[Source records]
---
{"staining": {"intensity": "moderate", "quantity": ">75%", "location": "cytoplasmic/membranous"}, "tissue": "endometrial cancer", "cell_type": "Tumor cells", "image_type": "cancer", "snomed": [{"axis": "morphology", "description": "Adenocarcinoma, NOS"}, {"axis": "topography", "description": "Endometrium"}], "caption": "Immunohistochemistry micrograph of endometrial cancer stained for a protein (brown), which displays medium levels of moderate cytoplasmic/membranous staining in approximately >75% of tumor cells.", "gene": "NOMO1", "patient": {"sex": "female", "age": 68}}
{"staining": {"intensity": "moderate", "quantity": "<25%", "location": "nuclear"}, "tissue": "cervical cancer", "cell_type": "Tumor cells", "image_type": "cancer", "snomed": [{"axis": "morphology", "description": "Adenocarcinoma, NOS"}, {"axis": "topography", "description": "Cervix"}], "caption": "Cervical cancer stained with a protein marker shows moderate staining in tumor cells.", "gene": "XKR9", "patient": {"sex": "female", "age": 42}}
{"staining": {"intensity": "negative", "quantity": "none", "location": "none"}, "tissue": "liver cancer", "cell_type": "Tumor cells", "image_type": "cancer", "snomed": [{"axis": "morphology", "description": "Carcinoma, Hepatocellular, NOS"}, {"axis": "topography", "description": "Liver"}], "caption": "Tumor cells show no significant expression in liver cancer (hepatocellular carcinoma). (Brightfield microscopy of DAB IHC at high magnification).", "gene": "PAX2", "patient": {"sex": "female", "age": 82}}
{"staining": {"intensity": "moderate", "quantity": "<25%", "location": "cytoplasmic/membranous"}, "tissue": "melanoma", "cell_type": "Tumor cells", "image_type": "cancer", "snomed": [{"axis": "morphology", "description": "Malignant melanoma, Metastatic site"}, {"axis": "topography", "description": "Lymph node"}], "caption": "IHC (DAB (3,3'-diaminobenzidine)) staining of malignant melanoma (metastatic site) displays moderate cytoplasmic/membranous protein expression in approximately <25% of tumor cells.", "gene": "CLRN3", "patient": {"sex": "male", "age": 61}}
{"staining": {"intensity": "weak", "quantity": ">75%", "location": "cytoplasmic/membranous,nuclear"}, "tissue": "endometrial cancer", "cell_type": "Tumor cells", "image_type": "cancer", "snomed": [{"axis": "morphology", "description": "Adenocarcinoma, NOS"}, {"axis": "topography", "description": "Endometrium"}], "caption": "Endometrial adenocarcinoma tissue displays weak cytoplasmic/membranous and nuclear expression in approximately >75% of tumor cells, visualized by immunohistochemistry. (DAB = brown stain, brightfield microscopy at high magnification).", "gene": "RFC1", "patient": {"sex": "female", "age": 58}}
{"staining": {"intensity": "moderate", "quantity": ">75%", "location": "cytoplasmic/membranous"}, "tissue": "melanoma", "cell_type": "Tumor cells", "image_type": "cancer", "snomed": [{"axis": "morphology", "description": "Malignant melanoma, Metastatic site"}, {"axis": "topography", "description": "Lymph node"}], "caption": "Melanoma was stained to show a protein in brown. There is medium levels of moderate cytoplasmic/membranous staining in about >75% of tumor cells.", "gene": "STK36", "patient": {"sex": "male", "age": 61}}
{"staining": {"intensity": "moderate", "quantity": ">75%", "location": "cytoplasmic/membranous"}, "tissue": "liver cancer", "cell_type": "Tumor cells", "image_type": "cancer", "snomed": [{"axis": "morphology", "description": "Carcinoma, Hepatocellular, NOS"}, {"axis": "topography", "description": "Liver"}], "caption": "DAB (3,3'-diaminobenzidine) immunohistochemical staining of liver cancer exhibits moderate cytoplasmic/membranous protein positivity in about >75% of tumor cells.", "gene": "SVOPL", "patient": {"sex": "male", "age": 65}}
---
From the records above, tally every line that contains the string "Liver"; the reply consists of that number alone.

* SOLUTION FOR THIS TASK: 2